Dataset entries Block Start
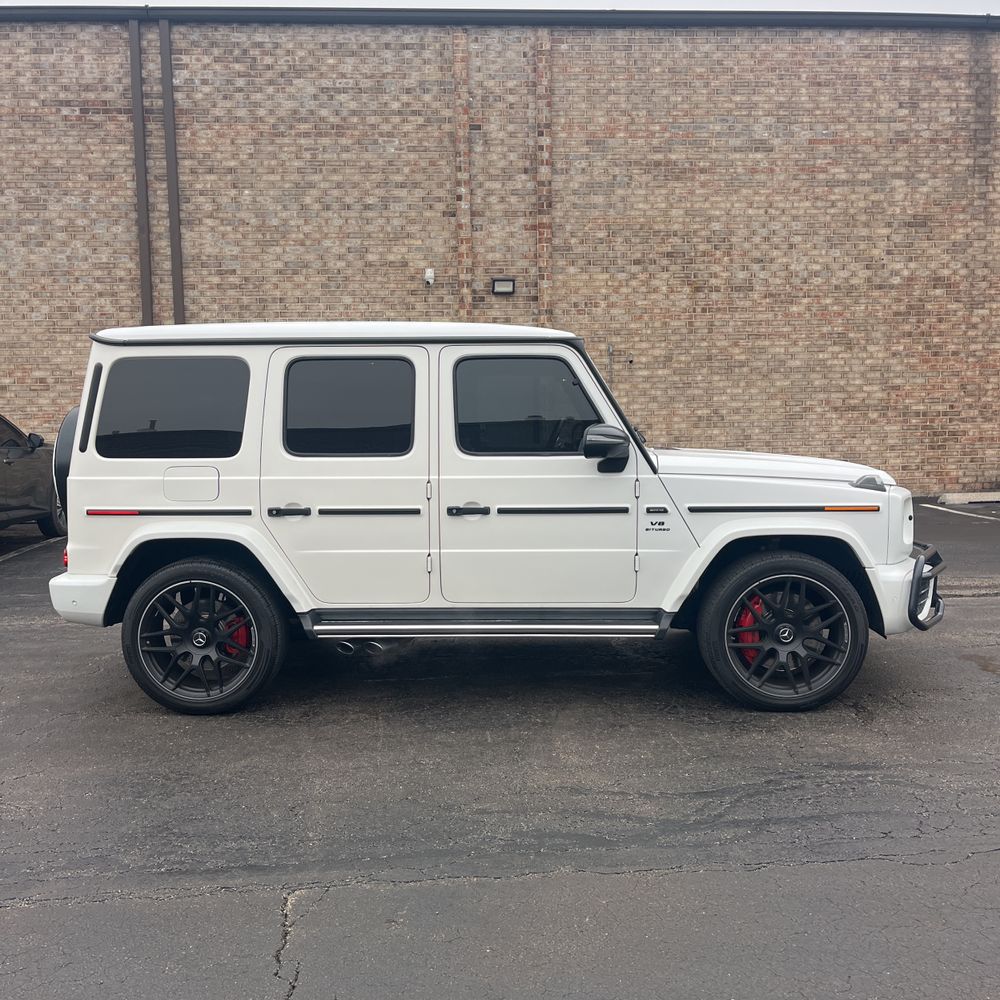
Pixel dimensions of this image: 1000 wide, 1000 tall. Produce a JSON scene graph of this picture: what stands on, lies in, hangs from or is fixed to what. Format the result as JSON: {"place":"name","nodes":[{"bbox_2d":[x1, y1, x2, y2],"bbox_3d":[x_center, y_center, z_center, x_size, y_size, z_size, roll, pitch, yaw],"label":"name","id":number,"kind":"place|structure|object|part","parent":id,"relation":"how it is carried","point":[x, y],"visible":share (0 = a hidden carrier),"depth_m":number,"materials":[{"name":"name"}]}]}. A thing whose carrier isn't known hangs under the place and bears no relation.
{"place":"outdoors","nodes":[
{"label":"outdoors","id":0,"kind":"place"},
{"bbox_2d":[0,7,999,498],"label":"brick building","id":1,"kind":"structure","parent":0,"point":[641,49],"depth_m":14.69,"materials":[{"name":"brick"}]},
{"bbox_2d":[129,14,153,324],"bbox_3d":[-4.998,-3.307,14.122,0.182,6.732,0.228,-1,6,-1],"label":"drainpipe","id":2,"kind":"object","parent":1,"relation":"attached to","point":[139,170],"visible":0.75,"depth_m":13.94,"materials":[{"name":"grey metal"}]},
{"bbox_2d":[159,15,184,326],"bbox_3d":[-4.565,-3.291,14.213,0.208,6.722,0.237,-1,6,-1],"label":"drainpipe","id":3,"kind":"object","parent":1,"relation":"attached to","point":[175,238],"visible":0.76,"depth_m":14.05,"materials":[{"name":"grey metal"}]},
{"bbox_2d":[423,268,434,285],"bbox_3d":[-0.956,-3.009,13.481,0.133,0.219,0.176,-1,6,-1],"label":"security camera","id":4,"kind":"object","parent":1,"relation":"attached to","point":[429,279],"visible":0.92,"depth_m":13.44,"materials":[{"name":"white plastic"}]},
{"bbox_2d":[1,5,999,30],"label":"roof gutter","id":5,"kind":"object","parent":1,"relation":"attached to","point":[296,10],"visible":0.69,"depth_m":13.71,"materials":[{"name":"grey metal"}]},
{"bbox_2d":[491,277,515,294],"bbox_3d":[0.050,-2.923,13.691,0.353,0.216,0.202,-1,6,-1],"label":"wall lamp","id":6,"kind":"object","parent":1,"relation":"attached to","point":[505,289],"visible":0.97,"depth_m":13.64,"materials":[{"name":"black metal"}]},
{"bbox_2d":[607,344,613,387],"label":"conduit","id":7,"kind":"object","parent":1,"relation":"attached to","point":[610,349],"visible":0.54,"depth_m":13.13,"materials":[{"name":"grey metal"}]},
{"bbox_2d":[0,497,999,999],"label":"parking lot","id":8,"kind":"structure","parent":0,"point":[808,870],"materials":[{"name":"grey asphalt"}]},
{"bbox_2d":[0,535,63,562],"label":"parking line","id":9,"kind":"object","parent":8,"relation":"on","point":[10,555],"visible":0.88,"depth_m":10.39,"materials":[{"name":"white paint"}]},
{"bbox_2d":[0,412,69,538],"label":"dark car","id":10,"kind":"object","parent":8,"relation":"on","point":[3,478],"visible":0.84,"depth_m":10.07,"materials":[{"name":"black metal"}]},
{"bbox_2d":[34,323,937,715],"bbox_3d":[0.038,-0.017,5.413,4.430,1.854,1.983,-1,6,-1],"label":"white suv","id":11,"kind":"object","parent":8,"relation":"on","point":[763,521],"visible":0.98,"depth_m":4.72,"materials":[{"name":"white metal"}]},
{"bbox_2d":[53,406,79,511],"bbox_3d":[-2.191,-0.205,5.465,0.304,0.647,0.759,-1,6,-1],"label":"spare tire","id":12,"kind":"object","parent":11,"relation":"attached to","point":[70,415],"visible":0.14,"depth_m":5.19,"materials":[{"name":"black rubber"}]},
{"label":"bumper","id":13,"kind":"part","parent":11,"relation":"part of","materials":[{"name":"white plastic"}]},
{"label":"fuel door","id":14,"kind":"part","parent":11,"relation":"part of","materials":[{"name":"white metal"}]},
{"label":"wheel","id":15,"kind":"part","parent":11,"relation":"part of","materials":[{"name":"black rubber"}]},
{"label":"door handle","id":16,"kind":"part","parent":11,"relation":"part of","materials":[{"name":"black metal"}]},
{"label":"roof","id":17,"kind":"part","parent":11,"relation":"part of","materials":[{"name":"white metal"}]},
{"label":"door","id":18,"kind":"part","parent":11,"relation":"part of","materials":[{"name":"white metal"}]},
{"label":"door window","id":19,"kind":"part","parent":11,"relation":"part of","materials":[{"name":"black glass"}]},
{"label":"exhaust pipes","id":20,"kind":"part","parent":11,"relation":"part of","materials":[{"name":"silver metal"}]},
{"label":"front door handle","id":21,"kind":"part","parent":11,"relation":"part of","materials":[{"name":"black metal"}]},
{"label":"front door window","id":22,"kind":"part","parent":11,"relation":"part of","materials":[{"name":"black glass"}]},
{"label":"front door","id":23,"kind":"part","parent":11,"relation":"part of","materials":[{"name":"white metal"}]},
{"label":"hood","id":24,"kind":"part","parent":11,"relation":"part of","materials":[{"name":"white metal"}]},
{"label":"wheel","id":25,"kind":"part","parent":11,"relation":"part of","materials":[{"name":"black rubber"}]},
{"label":"headlight","id":26,"kind":"part","parent":11,"relation":"part of","materials":[{"name":"white"}]},
{"label":"bumper","id":27,"kind":"part","parent":11,"relation":"part of","materials":[{"name":"white plastic"}]},
{"bbox_2d":[926,503,999,522],"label":"parking line","id":28,"kind":"object","parent":8,"relation":"on","point":[970,514],"visible":0.99,"depth_m":12.69,"materials":[{"name":"white paint"}]},
{"bbox_2d":[937,491,999,504],"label":"parking curb","id":29,"kind":"object","parent":8,"relation":"on","point":[953,497],"visible":0.91,"depth_m":13.67,"materials":[{"name":"concrete"}]},
{"bbox_2d":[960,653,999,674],"label":"puddle","id":30,"kind":"object","parent":8,"relation":"on","point":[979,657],"visible":0.84,"materials":[{"name":"brown liquid"}]},
{"bbox_2d":[1,0,998,14],"label":"sky","id":31,"kind":"structure","parent":0,"point":[979,3],"materials":[{"name":"white"}]}
]}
Dataset entries Block End
Assignment >>
Copy all entries exactly; skip pictures.

Answer area >>
Pixel dimensions of this image: 1000 wide, 1000 tall. Produce a JSON scene graph of this picture: what stands on, lies in, hangs from or is fixed to what. Format the result as JSON: {"place":"name","nodes":[{"bbox_2d":[x1, y1, x2, y2],"bbox_3d":[x_center, y_center, z_center, x_size, y_size, z_size, roll, pitch, yaw],"label":"name","id":number,"kind":"place|structure|object|part","parent":id,"relation":"how it is carried","point":[x, y],"visible":share (0 = a hidden carrier),"depth_m":number,"materials":[{"name":"name"}]}]}. A thing whose carrier isn't known hangs under the place and bears no relation.
{"place":"outdoors","nodes":[
{"label":"outdoors","id":0,"kind":"place"},
{"bbox_2d":[0,7,999,498],"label":"brick building","id":1,"kind":"structure","parent":0,"point":[641,49],"depth_m":14.69,"materials":[{"name":"brick"}]},
{"bbox_2d":[129,14,153,324],"bbox_3d":[-4.998,-3.307,14.122,0.182,6.732,0.228,-1,6,-1],"label":"drainpipe","id":2,"kind":"object","parent":1,"relation":"attached to","point":[139,170],"visible":0.75,"depth_m":13.94,"materials":[{"name":"grey metal"}]},
{"bbox_2d":[159,15,184,326],"bbox_3d":[-4.565,-3.291,14.213,0.208,6.722,0.237,-1,6,-1],"label":"drainpipe","id":3,"kind":"object","parent":1,"relation":"attached to","point":[175,238],"visible":0.76,"depth_m":14.05,"materials":[{"name":"grey metal"}]},
{"bbox_2d":[423,268,434,285],"bbox_3d":[-0.956,-3.009,13.481,0.133,0.219,0.176,-1,6,-1],"label":"security camera","id":4,"kind":"object","parent":1,"relation":"attached to","point":[429,279],"visible":0.92,"depth_m":13.44,"materials":[{"name":"white plastic"}]},
{"bbox_2d":[1,5,999,30],"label":"roof gutter","id":5,"kind":"object","parent":1,"relation":"attached to","point":[296,10],"visible":0.69,"depth_m":13.71,"materials":[{"name":"grey metal"}]},
{"bbox_2d":[491,277,515,294],"bbox_3d":[0.050,-2.923,13.691,0.353,0.216,0.202,-1,6,-1],"label":"wall lamp","id":6,"kind":"object","parent":1,"relation":"attached to","point":[505,289],"visible":0.97,"depth_m":13.64,"materials":[{"name":"black metal"}]},
{"bbox_2d":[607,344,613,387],"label":"conduit","id":7,"kind":"object","parent":1,"relation":"attached to","point":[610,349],"visible":0.54,"depth_m":13.13,"materials":[{"name":"grey metal"}]},
{"bbox_2d":[0,497,999,999],"label":"parking lot","id":8,"kind":"structure","parent":0,"point":[808,870],"materials":[{"name":"grey asphalt"}]},
{"bbox_2d":[0,535,63,562],"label":"parking line","id":9,"kind":"object","parent":8,"relation":"on","point":[10,555],"visible":0.88,"depth_m":10.39,"materials":[{"name":"white paint"}]},
{"bbox_2d":[0,412,69,538],"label":"dark car","id":10,"kind":"object","parent":8,"relation":"on","point":[3,478],"visible":0.84,"depth_m":10.07,"materials":[{"name":"black metal"}]},
{"bbox_2d":[34,323,937,715],"bbox_3d":[0.038,-0.017,5.413,4.430,1.854,1.983,-1,6,-1],"label":"white suv","id":11,"kind":"object","parent":8,"relation":"on","point":[763,521],"visible":0.98,"depth_m":4.72,"materials":[{"name":"white metal"}]},
{"bbox_2d":[53,406,79,511],"bbox_3d":[-2.191,-0.205,5.465,0.304,0.647,0.759,-1,6,-1],"label":"spare tire","id":12,"kind":"object","parent":11,"relation":"attached to","point":[70,415],"visible":0.14,"depth_m":5.19,"materials":[{"name":"black rubber"}]},
{"label":"bumper","id":13,"kind":"part","parent":11,"relation":"part of","materials":[{"name":"white plastic"}]},
{"label":"fuel door","id":14,"kind":"part","parent":11,"relation":"part of","materials":[{"name":"white metal"}]},
{"label":"wheel","id":15,"kind":"part","parent":11,"relation":"part of","materials":[{"name":"black rubber"}]},
{"label":"door handle","id":16,"kind":"part","parent":11,"relation":"part of","materials":[{"name":"black metal"}]},
{"label":"roof","id":17,"kind":"part","parent":11,"relation":"part of","materials":[{"name":"white metal"}]},
{"label":"door","id":18,"kind":"part","parent":11,"relation":"part of","materials":[{"name":"white metal"}]},
{"label":"door window","id":19,"kind":"part","parent":11,"relation":"part of","materials":[{"name":"black glass"}]},
{"label":"exhaust pipes","id":20,"kind":"part","parent":11,"relation":"part of","materials":[{"name":"silver metal"}]},
{"label":"front door handle","id":21,"kind":"part","parent":11,"relation":"part of","materials":[{"name":"black metal"}]},
{"label":"front door window","id":22,"kind":"part","parent":11,"relation":"part of","materials":[{"name":"black glass"}]},
{"label":"front door","id":23,"kind":"part","parent":11,"relation":"part of","materials":[{"name":"white metal"}]},
{"label":"hood","id":24,"kind":"part","parent":11,"relation":"part of","materials":[{"name":"white metal"}]},
{"label":"wheel","id":25,"kind":"part","parent":11,"relation":"part of","materials":[{"name":"black rubber"}]},
{"label":"headlight","id":26,"kind":"part","parent":11,"relation":"part of","materials":[{"name":"white"}]},
{"label":"bumper","id":27,"kind":"part","parent":11,"relation":"part of","materials":[{"name":"white plastic"}]},
{"bbox_2d":[926,503,999,522],"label":"parking line","id":28,"kind":"object","parent":8,"relation":"on","point":[970,514],"visible":0.99,"depth_m":12.69,"materials":[{"name":"white paint"}]},
{"bbox_2d":[937,491,999,504],"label":"parking curb","id":29,"kind":"object","parent":8,"relation":"on","point":[953,497],"visible":0.91,"depth_m":13.67,"materials":[{"name":"concrete"}]},
{"bbox_2d":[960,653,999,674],"label":"puddle","id":30,"kind":"object","parent":8,"relation":"on","point":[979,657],"visible":0.84,"materials":[{"name":"brown liquid"}]},
{"bbox_2d":[1,0,998,14],"label":"sky","id":31,"kind":"structure","parent":0,"point":[979,3],"materials":[{"name":"white"}]}
]}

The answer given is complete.